- TEXT SHOWN
********************

Shin Bet chief visits Cairo to address tensions with Egypt over Gaza – report

Ronen Bar reportedly meets Egyptian counterpart, amid dispute over who will control the Philadelphi Route along the Egypt-Gaza border

ShinBet head Ronen Bar at the annual IDF Armored Corps memorial ceremony, marking the 50th anniversary of the Yom Kippur War, in Latrun on September 27, 2023 (Jonathan Shaul/Flash90)
ShinBet head Ronen Bar at the annual IDF Armored Corps memorial ceremony, marking the 50th anniversary of the Yom Kippur War, in Latrun on September 27, 2023 (Jonathan Shaul/Flash90)

Shin Bet director Ronen Bar met with the head of Egypt’s General Intelligence Directorate Abbas Kamel in Cairo on Monday amid reported tensions between their two governments over Israel’s war on the Hamas terror group in Gaza, according to an Axios report.

The report cited two Israeli sources as saying that Bar’s meeting with his Egyptian counterpart was meant to address issues not related to the hostages, namely Cairo’s growing concerns as the Israel Defense Forces push toward the Gaza Strip’s Egyptian border.

Prime Minister Benjamin Netanyahu has said Israel must prevent arms smuggling into Gaza across the border, and in December said the Philadelphi Route that runs along the border must be in Israeli hands, though he has since qualified that stance.

Israel’s Kan public broadcaster, which also reported on Bar’s visit to Cairo, said the “security delegation” arrived back in Israel on Monday night.

The Shin Bet declined Axios’s request for comment. Egyptian officials did not immediately respond.

Bar and Kamel’s Cairo meeting followed a joint session attended by both of them, in addition to US and Qatari security chiefs and other Egyptian and Israeli officials, on Sunday in Paris, where a potential deal to release the hostages held by Hamas was discussed, eliciting cautious optimism from some participants.

********************

- GIVEN RECORDS
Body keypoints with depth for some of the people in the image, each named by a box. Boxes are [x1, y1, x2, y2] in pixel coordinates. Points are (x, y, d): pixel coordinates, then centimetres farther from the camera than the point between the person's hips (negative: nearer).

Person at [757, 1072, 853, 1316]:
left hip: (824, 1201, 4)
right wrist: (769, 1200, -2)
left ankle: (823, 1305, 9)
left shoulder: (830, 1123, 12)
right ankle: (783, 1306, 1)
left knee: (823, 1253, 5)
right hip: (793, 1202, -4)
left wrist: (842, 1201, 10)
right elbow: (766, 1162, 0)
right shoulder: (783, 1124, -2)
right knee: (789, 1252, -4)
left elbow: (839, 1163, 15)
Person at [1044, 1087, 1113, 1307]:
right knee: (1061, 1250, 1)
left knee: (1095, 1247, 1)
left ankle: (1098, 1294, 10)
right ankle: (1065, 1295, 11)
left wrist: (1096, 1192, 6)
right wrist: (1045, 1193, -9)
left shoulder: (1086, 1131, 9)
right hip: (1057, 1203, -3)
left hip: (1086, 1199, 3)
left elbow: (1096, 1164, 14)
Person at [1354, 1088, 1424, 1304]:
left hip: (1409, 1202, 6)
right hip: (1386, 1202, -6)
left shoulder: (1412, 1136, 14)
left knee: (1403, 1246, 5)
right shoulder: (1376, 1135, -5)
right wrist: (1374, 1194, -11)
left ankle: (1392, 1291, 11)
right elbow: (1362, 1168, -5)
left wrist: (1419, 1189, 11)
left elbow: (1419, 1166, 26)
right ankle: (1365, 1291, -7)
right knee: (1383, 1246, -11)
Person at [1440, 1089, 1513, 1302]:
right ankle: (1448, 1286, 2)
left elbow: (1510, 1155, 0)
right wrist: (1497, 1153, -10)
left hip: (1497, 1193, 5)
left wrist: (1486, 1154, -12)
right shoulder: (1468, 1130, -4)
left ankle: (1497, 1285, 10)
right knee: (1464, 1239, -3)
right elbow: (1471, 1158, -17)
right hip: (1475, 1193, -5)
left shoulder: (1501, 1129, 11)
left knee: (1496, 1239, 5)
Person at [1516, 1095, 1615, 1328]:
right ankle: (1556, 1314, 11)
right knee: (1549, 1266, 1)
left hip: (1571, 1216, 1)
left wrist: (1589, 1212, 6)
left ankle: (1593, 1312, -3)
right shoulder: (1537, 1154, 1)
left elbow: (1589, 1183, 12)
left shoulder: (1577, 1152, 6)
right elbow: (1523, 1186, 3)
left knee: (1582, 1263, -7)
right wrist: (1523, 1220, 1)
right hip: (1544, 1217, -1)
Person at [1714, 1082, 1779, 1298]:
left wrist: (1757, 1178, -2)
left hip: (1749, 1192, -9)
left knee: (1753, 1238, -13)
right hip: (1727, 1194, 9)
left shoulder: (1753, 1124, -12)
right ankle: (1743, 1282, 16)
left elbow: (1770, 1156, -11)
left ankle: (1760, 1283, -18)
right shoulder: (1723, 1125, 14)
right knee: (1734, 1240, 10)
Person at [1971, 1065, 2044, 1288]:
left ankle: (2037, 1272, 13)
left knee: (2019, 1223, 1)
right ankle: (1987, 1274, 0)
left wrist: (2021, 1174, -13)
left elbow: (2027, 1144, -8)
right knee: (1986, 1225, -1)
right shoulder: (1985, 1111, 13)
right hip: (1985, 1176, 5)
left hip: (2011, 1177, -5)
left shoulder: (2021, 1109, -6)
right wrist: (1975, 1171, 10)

********************

- PROBLEM STATEMENT
Reproduce the full report above on the Shin Bet chief's visit to Cairo, word for word and unchanged.

- EXERCISE SOLUTION
Shin Bet chief visits Cairo to address tensions with Egypt over Gaza – report

Ronen Bar reportedly meets Egyptian counterpart, amid dispute over who will control the Philadelphi Route along the Egypt-Gaza border

ShinBet head Ronen Bar at the annual IDF Armored Corps memorial ceremony, marking the 50th anniversary of the Yom Kippur War, in Latrun on September 27, 2023 (Jonathan Shaul/Flash90)
ShinBet head Ronen Bar at the annual IDF Armored Corps memorial ceremony, marking the 50th anniversary of the Yom Kippur War, in Latrun on September 27, 2023 (Jonathan Shaul/Flash90)

Shin Bet director Ronen Bar met with the head of Egypt’s General Intelligence Directorate Abbas Kamel in Cairo on Monday amid reported tensions between their two governments over Israel’s war on the Hamas terror group in Gaza, according to an Axios report.

The report cited two Israeli sources as saying that Bar’s meeting with his Egyptian counterpart was meant to address issues not related to the hostages, namely Cairo’s growing concerns as the Israel Defense Forces push toward the Gaza Strip’s Egyptian border.

Prime Minister Benjamin Netanyahu has said Israel must prevent arms smuggling into Gaza across the border, and in December said the Philadelphi Route that runs along the border must be in Israeli hands, though he has since qualified that stance.

Israel’s Kan public broadcaster, which also reported on Bar’s visit to Cairo, said the “security delegation” arrived back in Israel on Monday night.

The Shin Bet declined Axios’s request for comment. Egyptian officials did not immediately respond.

Bar and Kamel’s Cairo meeting followed a joint session attended by both of them, in addition to US and Qatari security chiefs and other Egyptian and Israeli officials, on Sunday in Paris, where a potential deal to release the hostages held by Hamas was discussed, eliciting cautious optimism from some participants.